Money Matters


How Much Can You Afford and What Will It Get You? When it comes to buying a house, the numbers get so big they can start to lose meaning. You may pass on $2 homebrand toothpaste in favour of the $2.25 brand-name, but zeros can really add up when it comes to a home. You cannot buy a $2,250,000 home on a $2,000,000 budget, even if you do stick with that bargain-brand toothpaste and amortize it over 30 years. So how much house can you afford? What will that get you in your local market? Today, fortunately, it is easier than ever to get those answers.

Doing the math


The first question used to be answered with scribbled calculations done while hunched over a dining room table. Things are much easier now. You can simply plug some numbers into an affordability calculator and voila! You will have your answer. Of course, you will need to know what numbers to enter. You will start with your gross annual income.

Then plug in any debt you currently owe, including car payments, existing mortgage payments that you will continue to owe, child support, alimony and minimum monthly payments on credit cards. You do not need to worry about things like utilities and food – the calculator already assumes you are going to need to eat and use lights and even buy clothes and entertainment. Finally, enter how much you have saved toward a down payment. The affordability calculator will tell you what you can afford to spend.

Your DTI


What your lenders are going to be very interested in seeing is your DTI or Debt to Income ratio. If you want to see how that figure shakes out for you, try speaking to your banker. Once you are done you will know exactly what percentage of your income goes to paying off existing debt.

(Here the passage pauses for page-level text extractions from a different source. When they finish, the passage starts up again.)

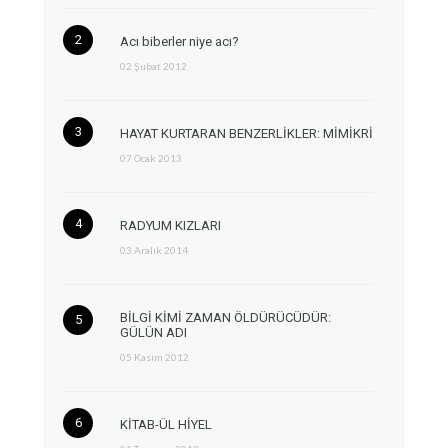
Acı biberler niye acı?
02 Şubat 2012
HAYAT KURTARAN BENZERLİKLER: MİMİKRİ
07 Ocak 2013
RADYUM KIZLARI
03 Aralık 2014
BİLGİ KİMİ ZAMAN ÖLDÜRÜCÜDÜR:
GÜLÜN ADI
05 Kasım 2012
KİTAB-ÜL HİYEL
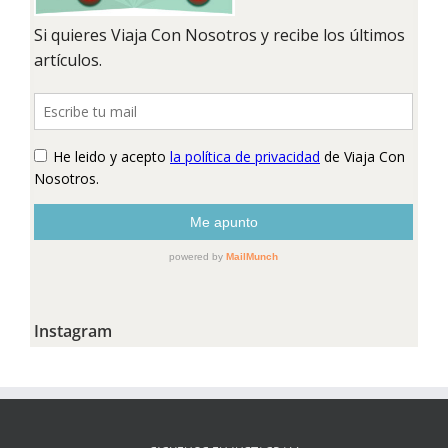
Instagram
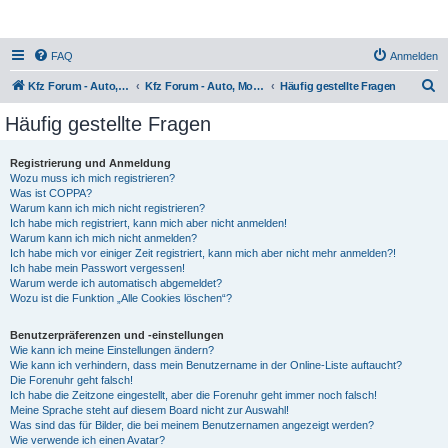
FAQ
Anmelden
S
Kfz Forum - Auto, Motorrad und LKW
Kfz Forum - Auto, Motorrad und LKW
Häufig gestellte Fragen
u
Häufig gestellte Fragen
c
h
Registrierung und Anmeldung
Wozu muss ich mich registrieren?
e
Was ist COPPA?
Warum kann ich mich nicht registrieren?
Ich habe mich registriert, kann mich aber nicht anmelden!
Warum kann ich mich nicht anmelden?
Ich habe mich vor einiger Zeit registriert, kann mich aber nicht mehr anmelden?!
Ich habe mein Passwort vergessen!
Warum werde ich automatisch abgemeldet?
Wozu ist die Funktion „Alle Cookies löschen“?
Benutzerpräferenzen und -einstellungen
Wie kann ich meine Einstellungen ändern?
Wie kann ich verhindern, dass mein Benutzername in der Online-Liste auftaucht?
Die Forenuhr geht falsch!
Ich habe die Zeitzone eingestellt, aber die Forenuhr geht immer noch falsch!
Meine Sprache steht auf diesem Board nicht zur Auswahl!
Was sind das für Bilder, die bei meinem Benutzernamen angezeigt werden?
Wie verwende ich einen Avatar?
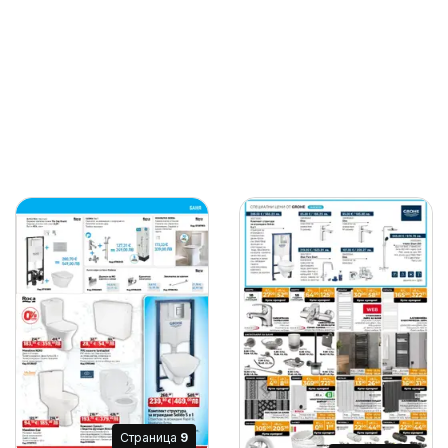
Cтраница
9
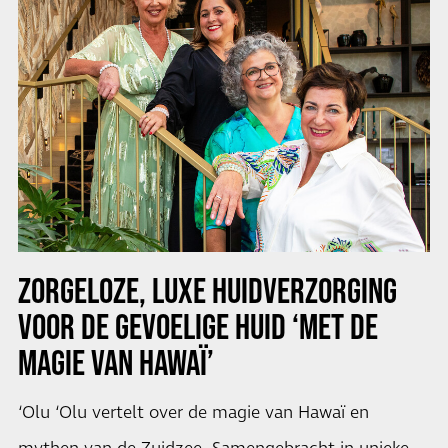
ZORGELOZE, LUXE HUIDVERZORGING
VOOR DE GEVOELIGE HUID ‘MET DE
MAGIE VAN HAWAÏ’
‘Olu ‘Olu vertelt over de magie van Hawaï en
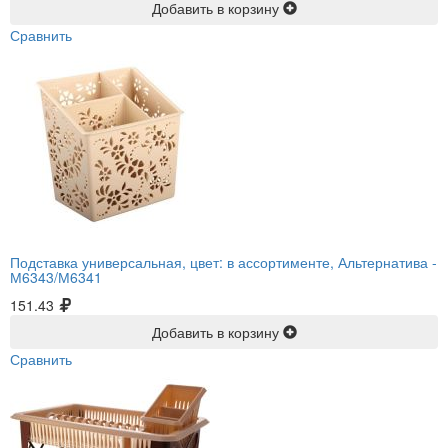
Добавить в корзину
Сравнить
Подставка универсальная, цвет: в ассортименте, Альтернатива -
М6343/М6341
151.43
Добавить в корзину
Сравнить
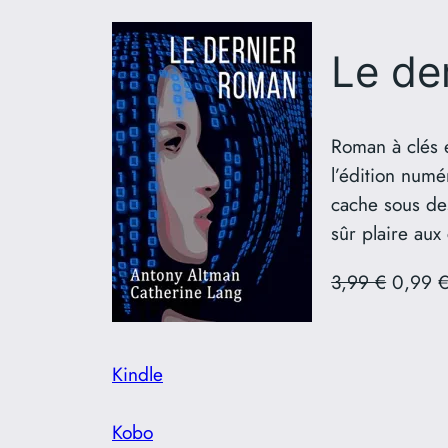
Le de
Roman à clés é
l’édition numé
cache sous des
sûr plaire aux
3,99 €
0,99 € 
Kindle
Kobo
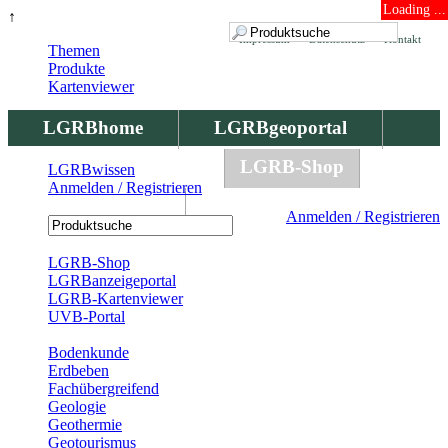
Loading ...
↑
Impressum
Datenschutz
Kontakt
Themen
Produkte
Kartenviewer
LGRBhome
LGRBgeoportal
LGRBbohrungen
LGRB-Shop
LGRBwissen
Anmelden / Registrieren
LGRBwissen
Anmelden / Registrieren
Registrierung
LGRB-Shop
LGRBanzeigeportal
LGRB-Kartenviewer
UVB-Portal
Produkte
Bodenkunde
Erdbeben
Fachübergreifend
Geologie
Geothermie
Geotourismus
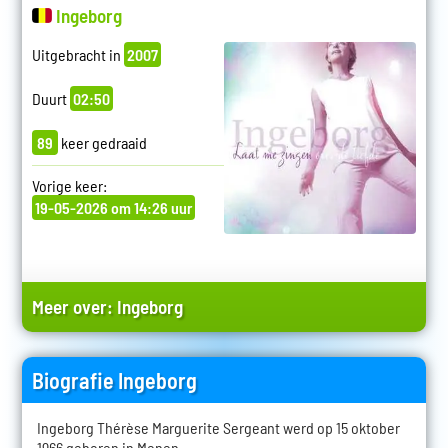
Ingeborg
Uitgebracht in
2007
Duurt
02:50
89
keer gedraaid
Vorige keer:
19-05-2026 om 14:26 uur
Meer over:
Ingeborg
Biografie Ingeborg
Ingeborg Thérèse Marguerite Sergeant werd op 15 oktober
1966 geboren in Menen.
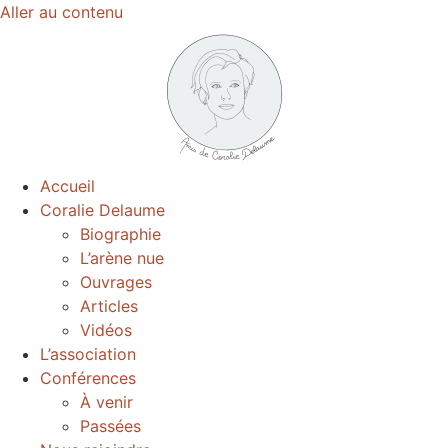
Aller au contenu
Accueil
Coralie Delaume
Biographie
L’arène nue
Ouvrages
Articles
Vidéos
L’association
Conférences
À venir
Passées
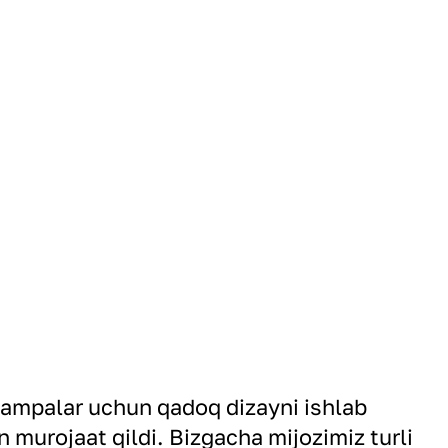
 lampalar uchun qadoq dizayni ishlab
an murojaat qildi. Bizgacha mijozimiz turli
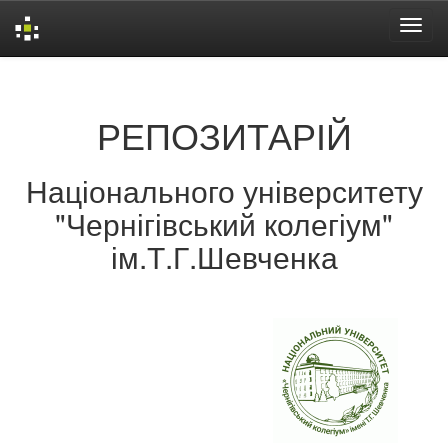
Skip
navigation
РЕПОЗИТАРІЙ
Національного університету
"Чернігівський колегіум"
ім.Т.Г.Шевченка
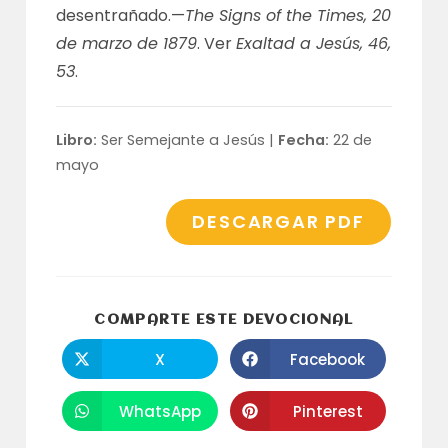
desentrañado.—
The Signs of the Times, 20
de marzo de 1879
. Ver
Exaltad a Jesús, 46,
53
.
Libro:
Ser Semejante a Jesús |
Fecha:
22 de
mayo
DESCARGAR PDF
COMPARTI
COMPARTE ESTE DEVOCIONAL
ESTE
CONTENID
X
Facebook
Se
Se
abre
abre
en
en
una
una
WhatsApp
Pinterest
Se
Se
nueva
nueva
abre
abre
ventana
ventana
en
en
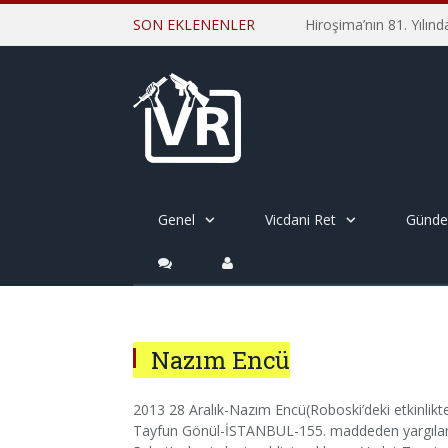
SON EKLENENLER
Genel
Vicdani Ret
Günd
Nazım Encü
2013 28 Aralık-Nazım Encü(Roboski’deki etkinlikte 
Tayfun Gönül-İSTANBUL-155. maddeden yargılandı,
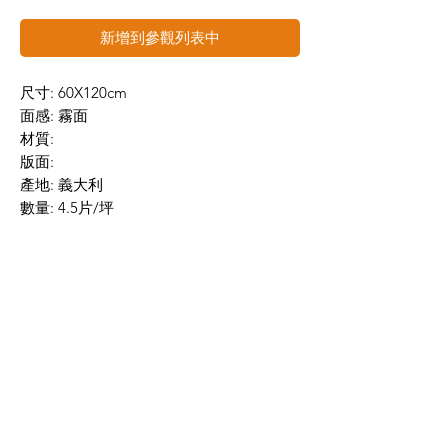
新增到參觀列表中
尺寸: 60X120cm
面感: 霧面
材質:
版面:
產地: 義大利
數量: 4.5片/坪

You can also check out the mortgage calculator to get an estimate of your monthly mortgage payment if you buy a home at that price. Then you can fiddle around with different interest rates and see what a 15-year loan would look like compared with a 30-year loan, or what spending a little less would look like in your monthly budget. The interest rate you will pay for your mortgage can have a big impact on your affordability. You can get a few quotes from multiple lenders by entering details such as your income, home purchase price, and credit score, to see exactly what interest rate you will qualify for. Having real numbers to look at will help make taking the leap a whole lot easier.

The marketplace


So now you know what you can afford, the next question is what will that buy in your market? The same payment that would buy you a mansion in Woodlands will not get you a shack in Orchard. But once again, you are armed with an impressive array of research to help you. Speaking to a Ping Property Agent is like having your own staff of economists to help gather and decipher housing data from around the country. For instance, instead of driving around looking at asking prices or relying on the advice of friends and family who might have bought a house in a vastly different market, you can simply look up the local property search portals for the area you are interested in.

The other factors you will want to consider is what kind of market are you buying into. Is it a buyers market, a sellers market or neutral? You can get a pretty good idea by looking at the market reports for your area. Rising values and dropping inventory puts sellers in the driver’s seat. Stagnant or even lowering prices with increased inventory puts buyers in charge.

If it is a sellers market, prepare yourself for a challenge. You may make several offers to buy a home before one is finally accepted. You may find yourself having to offer above asking price just to be considered. Do not let a few disappointments pressure you into jumping into a home that does not really fit your needs. At the same time, you are not going to have time to sleep on it if you find a home you love in a hot seller’s market. But with all your savvy market research and knowledge, that will not be a problem.